KANSAS CITY, Mo — With the rise in COVID-19 cases, Kansas City pediatricians are worried about seeing an uptick in multisystem inflammatory syndrome.
MIS-C tends to rise and fall with the number of COVID-19 cases in communities and primarily targets children two to six weeks after they test positive for the virus.
According to the Centers for Disease Control and Prevention, about 4,400 cases of MIS-C have been reported since the start of the pandemic — 37 of those patients have died from the syndrome.
Dr. Jennifer Schuster with Children’s Mercy Hospital says the hospital has treated 62 confirmed cases of MIS-C since the pandemic began. Staff went weeks without seeing new cases at the beginning of summer but have started seeing an uptick in the last few weeks.
She attributes this pattern to low vaccination rates in young people and looser COVID-19 safety restrictions.
“Unfortunately, many times, parents actually don’t suspect that this is MIS-C because they didn’t know that their child had COVID-19 infection,” Schuster said.
MIS-C is a rare COVID-19 complication, but it can cause dangerous outcomes in children if left untreated. Schuster says this is why it is so important for parents to notice the signs early on.
“Children with MIS-C are typically not at home. They all require hospitalization,” Schuster said.
Symptoms will look different case by case, but parents should look out for red eyes and lips, rash, vomiting, diarrhea, stomach pain, prolonged fevers, troubled breathing and changes in behavior. Doctors are still figuring out how or why the syndrome can lead to serious organ complications.
“Our most severe cases are often because children’s hearts aren’t able to pump blood properly or have significant heart damage,” Schuster said. “Those are often the cases that require care in the intensive care unit.”
Most children tend to do well in the recovery process, but doctors are worried about the long-term effects this syndrome may have as children grow into adulthood.
“Longterm, we follow many things. We look at their liver and kidneys to make sure their organ functions return back to normal,” Schuster said.
The CDC reports the median age of MIS-C patients is nine years, and the syndrome is mostly diagnosed in Black and Hispanic children. But Schuster says she is seeing more cases in late teens and early 20s now.
“I mean, honestly my biggest fear at one point was that he wasn’t going to make it,” said Jennifer Smith, a mother of five in Lenexa.

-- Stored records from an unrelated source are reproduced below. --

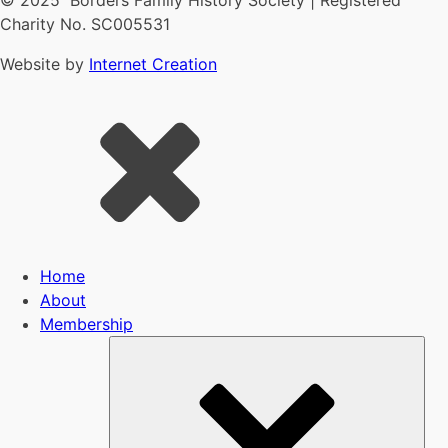
© 2025 Borders Family History Society | Registered
Charity No. SC005531
Website by
Internet Creation
Home
About
Membership
Sub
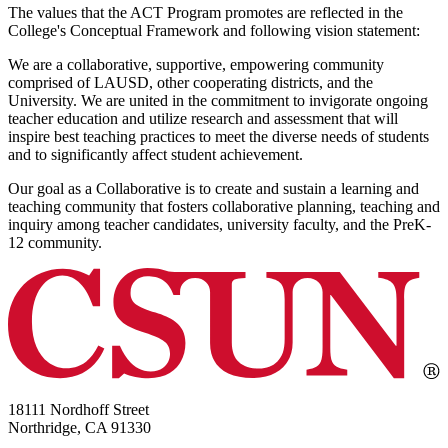
The values that the ACT Program promotes are reflected in the
College's Conceptual Framework and following vision statement:
We are a collaborative, supportive, empowering community
comprised of LAUSD, other cooperating districts, and the
University. We are united in the commitment to invigorate ongoing
teacher education and utilize research and assessment that will
inspire best teaching practices to meet the diverse needs of students
and to significantly affect student achievement.
Our goal as a Collaborative is to create and sustain a learning and
teaching community that fosters collaborative planning, teaching and
inquiry among teacher candidates, university faculty, and the PreK-
12 community.
18111 Nordhoff Street
Northridge, CA 91330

Smith’s son, Austin McCombs, was one of those teenagers who struggled with MIS-C, COVID-19 and pneumonia. He had fevers, low oxygen and inflamed heart and liver.

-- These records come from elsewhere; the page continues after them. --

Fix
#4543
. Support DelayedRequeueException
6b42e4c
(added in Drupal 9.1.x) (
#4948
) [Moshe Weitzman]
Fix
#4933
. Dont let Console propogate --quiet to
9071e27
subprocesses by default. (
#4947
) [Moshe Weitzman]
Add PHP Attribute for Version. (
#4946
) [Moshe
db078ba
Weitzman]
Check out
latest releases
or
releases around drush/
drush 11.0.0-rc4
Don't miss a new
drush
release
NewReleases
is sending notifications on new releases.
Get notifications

Allergic reactions to his treatments made his recovery difficult, and since contracting it in April, his lab results finally cleared just last week.
“It was very scary. I had never seen him so sick,” Smith said. “He’s just a healthy 15-year-old kid, and all of a sudden he’s like laying on the floor not wanting to move and he just went downhill really fast.”
It is a sentiment mother Christy Martin can relate to after helping her son battle the syndrome as well.
Her son, Brooks, tested positive for COVID-19 in December of 2020 and developed MIS-C about seven weeks later. She worries Brooks will be back at Children’s Mercy due to complications down the road, even though he is seemingly back to normal.
“The initial thought from doctors was appendicitis — treated with antibiotics which did nothing but delay his treatment by several miserable days,” Martin said. “Several kids have had their appendix and gallbladders removed and just keep deteriorating still.”
She wants to notify parents about the importance of early diagnosis and knowing what symptoms to look for in their children. If parents suspect their child may be positive for MIS-C, Martin suggests asking a doctor to run lab tests for inflammation markers.
“Brooks was positive with no symptoms and seven weeks later asked me if he was going to die,” Martin said.